Depuis 2000, la Thurgovie compte quatre réseaux de soins régionaux. Particularité,
les spécialistes peuvent être les médecins de premier recours. «C’est une condition
que nous posons lors des négociations avec les assureurs. Selon les affections, cela
fait beaucoup de sens qu’un psychiatre ou que le spécialiste d’une maladie chronique
soit l’interlocuteur privilégié du patient», explique Roman Buff.
Dans le canton de Zurich, MediX, réseau lancé en 1998, enregistre chaque année
une augmentation de près de 15% des patients afliés à un modèle Managed Care.

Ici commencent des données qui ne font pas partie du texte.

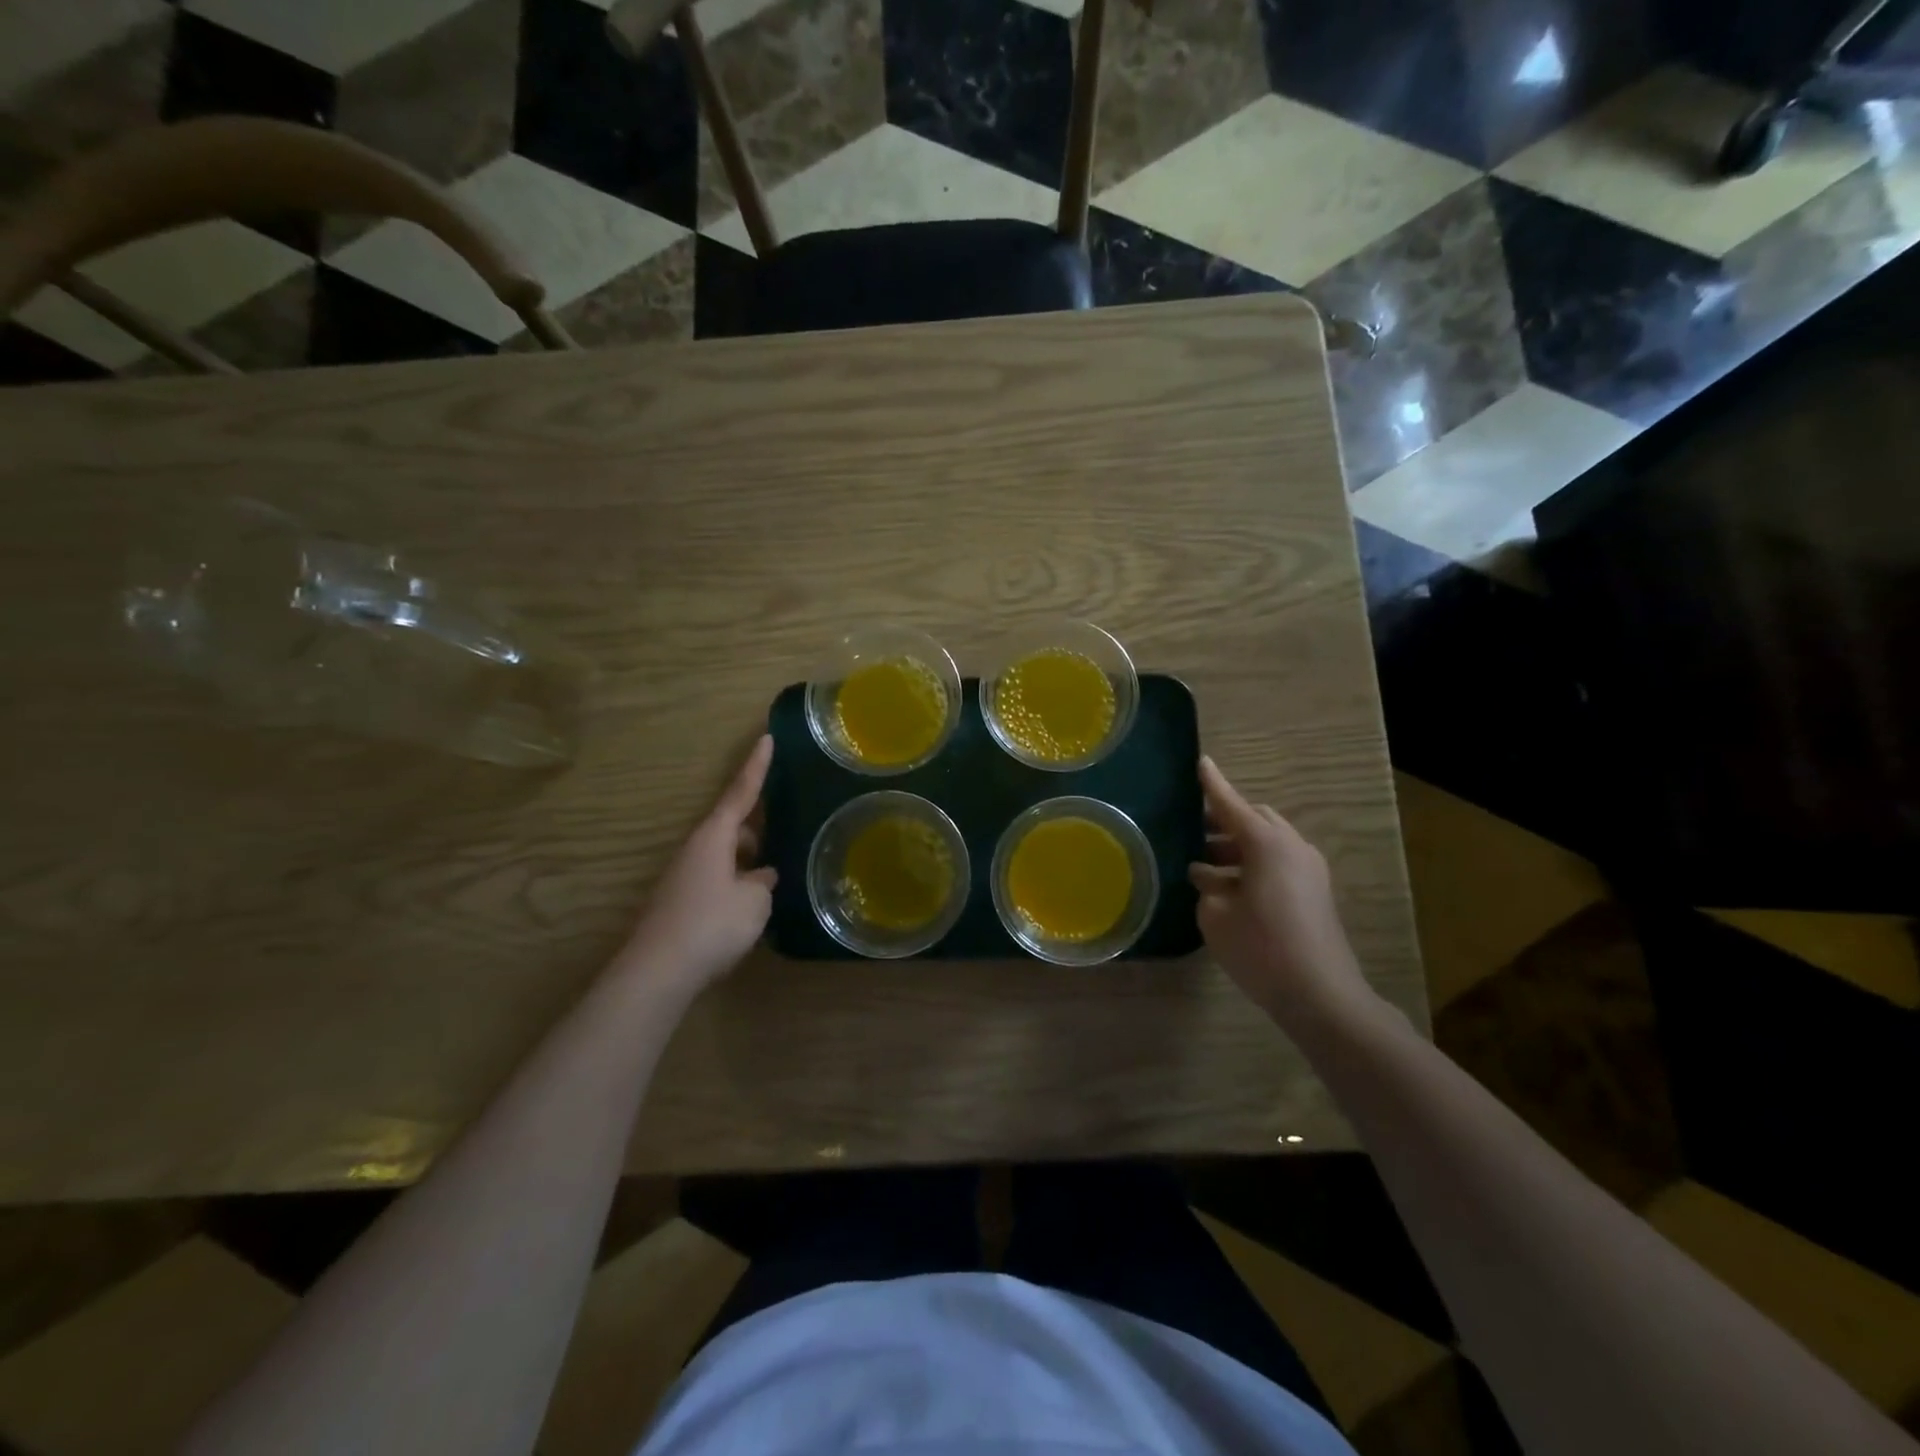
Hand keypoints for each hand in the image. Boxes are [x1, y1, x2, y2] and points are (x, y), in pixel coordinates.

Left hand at [623, 735, 777, 994]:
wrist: (658, 972)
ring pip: (725, 855)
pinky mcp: (682, 902)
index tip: (767, 736)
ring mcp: (685, 876)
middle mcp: (696, 849)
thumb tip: (760, 877)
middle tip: (786, 827)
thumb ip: (763, 883)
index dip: (757, 766)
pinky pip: (718, 878)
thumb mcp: (754, 901)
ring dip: (749, 859)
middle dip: (758, 826)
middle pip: (732, 825)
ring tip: (777, 874)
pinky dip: (737, 882)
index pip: (741, 792)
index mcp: (714, 836)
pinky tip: (753, 904)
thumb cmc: (711, 925)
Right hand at [1189, 756, 1371, 1025]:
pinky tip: (1226, 887)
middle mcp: (1292, 847)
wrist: (1322, 996)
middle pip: (1255, 819)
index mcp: (1267, 844)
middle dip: (1224, 820)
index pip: (1231, 805)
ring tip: (1201, 866)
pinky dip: (1251, 865)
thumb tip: (1209, 876)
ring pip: (1267, 842)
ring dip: (1235, 847)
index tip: (1201, 763)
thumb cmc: (1261, 949)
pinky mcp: (1314, 893)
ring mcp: (1309, 870)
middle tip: (1192, 830)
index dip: (1213, 785)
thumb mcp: (1216, 915)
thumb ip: (1208, 886)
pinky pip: (1278, 863)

Soit, entre-temps, quelque 65 000 personnes. «La popularité du modèle ne cesse de
croître dans le canton de Zurich. Au point que nous allons bientôt avoir de la peine à
trouver des médecins de premier recours», constate Felix Huber, un des fondateurs
de MediX.
Les médecins travaillant pour MediX sont en grande majorité des femmes, qui ont
souvent des enfants en bas âge et travaillent à temps partiel. Felix Huber insiste:
«Les praticiens n’ont pas de rapports directs avec les caisses. Une entreprise externe
fait ce travail pour nous.» On trouve en effet dans tous les cantons les réseaux
sont entrés dans les mœurs des sociétés de management pour réseaux qui se sont
spécialisées dans la négociation des contrats avec les caisses.